**Excerpted text:**
It's becoming increasingly common for individuals to append a confidentiality clause or disclaimer to messages. An example of such a clause is:
"Any information contained in or attached to this e-mail is intended solely for the use of the intended recipient(s) and may contain information that is confidential or legally privileged. If you are not an intended recipient of this e-mail, please notify the sender of the delivery error and then please delete and destroy all copies and attachments, and be advised that any review or dissemination of, or the taking of any action in reliance on, the information contained in or attached to this e-mail is expressly prohibited."

While it's smart to include such a disclaimer, it's even smarter to use digital signatures and digital encryption tools to protect your confidential e-mail messages. In fact, depending on the nature of the email message or regulations governing your firm, your messages may need to be encrypted in order to comply with regulations such as HIPAA, SOX, or GLBA.

Various technologies are used to encrypt email messages and digitally sign messages. Regardless of which technology your firm uses, the idea is that an encrypted message can only be viewed by those holding the "keys" to unlock it. An encrypted message is scrambled before being transmitted. Your recipient must have the "key" in order to unscramble the message. This is usually done through the use of digital IDs which verify an individual's identity through a third party vendor. Once each individual has obtained a digital ID, they send each other digitally signed messages which add the individual's digital ID to the contact's information in the email program. These digital IDs are also known as "public keys" and can be shared with the general public.

**Extracted material:**

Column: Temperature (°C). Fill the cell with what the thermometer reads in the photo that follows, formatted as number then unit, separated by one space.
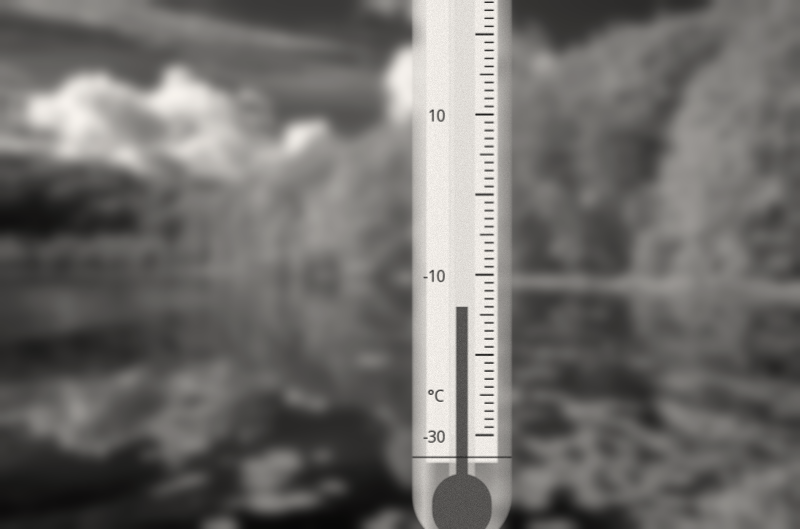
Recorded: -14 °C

...

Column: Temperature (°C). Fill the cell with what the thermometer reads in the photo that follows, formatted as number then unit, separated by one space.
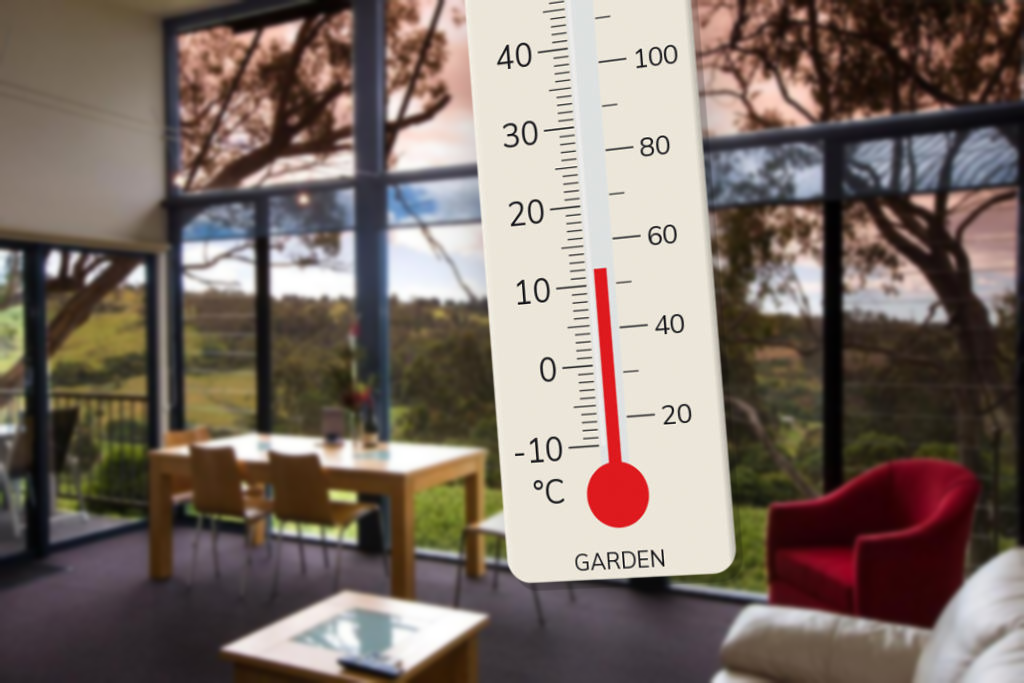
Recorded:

**Task statement:** Can you write out the email encryption passage again, starting at "Various technologies are" and ending at "the general public.", swapping "third party vendor" for "certificate authority"? The data has no connection to the email encryption passage.

**Solution:**
Various technologies are used to encrypt email messages and digitally sign messages. Regardless of which technology your firm uses, the idea is that an encrypted message can only be viewed by those holding the "keys" to unlock it. An encrypted message is scrambled before being transmitted. Your recipient must have the "key" in order to unscramble the message. This is usually done through the use of digital IDs which verify an individual's identity through a certificate authority. Once each individual has obtained a digital ID, they send each other digitally signed messages which add the individual's digital ID to the contact's information in the email program. These digital IDs are also known as "public keys" and can be shared with the general public.